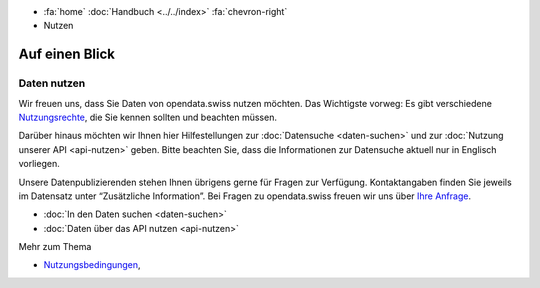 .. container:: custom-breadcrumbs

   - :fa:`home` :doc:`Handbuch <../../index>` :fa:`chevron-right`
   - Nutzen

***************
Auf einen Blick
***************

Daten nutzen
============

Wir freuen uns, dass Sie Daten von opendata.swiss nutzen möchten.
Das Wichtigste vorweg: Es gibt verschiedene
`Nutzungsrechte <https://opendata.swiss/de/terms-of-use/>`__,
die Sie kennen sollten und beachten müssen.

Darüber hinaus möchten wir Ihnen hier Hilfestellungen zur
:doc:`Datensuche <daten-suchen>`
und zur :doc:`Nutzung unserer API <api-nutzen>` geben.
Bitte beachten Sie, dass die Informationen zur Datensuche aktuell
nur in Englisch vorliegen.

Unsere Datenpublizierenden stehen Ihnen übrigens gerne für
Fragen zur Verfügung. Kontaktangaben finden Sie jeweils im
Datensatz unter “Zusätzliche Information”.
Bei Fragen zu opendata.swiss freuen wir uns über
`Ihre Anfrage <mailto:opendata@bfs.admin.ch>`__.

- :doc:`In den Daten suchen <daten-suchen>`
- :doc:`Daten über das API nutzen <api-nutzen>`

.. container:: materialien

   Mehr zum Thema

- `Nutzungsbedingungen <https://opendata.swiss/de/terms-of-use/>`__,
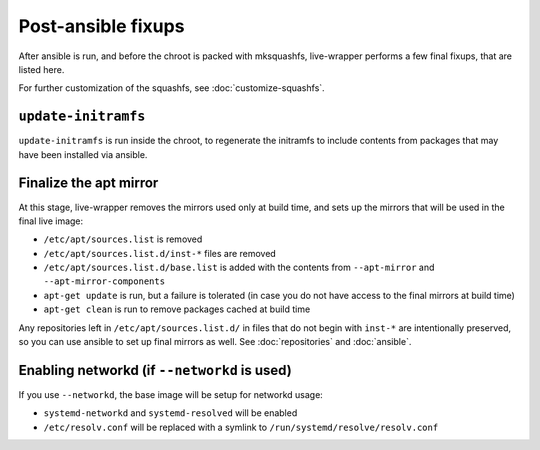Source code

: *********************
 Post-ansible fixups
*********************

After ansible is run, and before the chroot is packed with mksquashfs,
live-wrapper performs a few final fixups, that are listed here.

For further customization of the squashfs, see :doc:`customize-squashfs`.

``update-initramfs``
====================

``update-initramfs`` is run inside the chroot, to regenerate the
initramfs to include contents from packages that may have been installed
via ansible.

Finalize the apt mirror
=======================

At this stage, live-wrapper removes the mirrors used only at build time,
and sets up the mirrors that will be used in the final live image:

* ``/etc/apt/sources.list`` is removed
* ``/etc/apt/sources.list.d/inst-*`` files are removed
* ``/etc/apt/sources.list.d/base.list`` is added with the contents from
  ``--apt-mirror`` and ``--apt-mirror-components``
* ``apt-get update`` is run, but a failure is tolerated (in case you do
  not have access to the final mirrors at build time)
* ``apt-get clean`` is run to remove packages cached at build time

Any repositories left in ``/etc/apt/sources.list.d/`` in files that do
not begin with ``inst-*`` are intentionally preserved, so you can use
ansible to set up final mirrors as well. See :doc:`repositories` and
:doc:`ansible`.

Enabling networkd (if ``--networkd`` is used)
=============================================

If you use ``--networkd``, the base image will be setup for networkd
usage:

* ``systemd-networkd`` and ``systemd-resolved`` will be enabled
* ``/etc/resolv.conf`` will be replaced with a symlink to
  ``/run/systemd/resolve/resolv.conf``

• • • • • • •

*WHAT THE TASK REQUIRES:* Copy every line in the listing above where the string "möchten" turns up.

*PROBLEM SOLUTION:*
Wir freuen uns, dass Sie Daten von opendata.swiss nutzen möchten.
Darüber hinaus möchten wir Ihnen hier Hilfestellungen zur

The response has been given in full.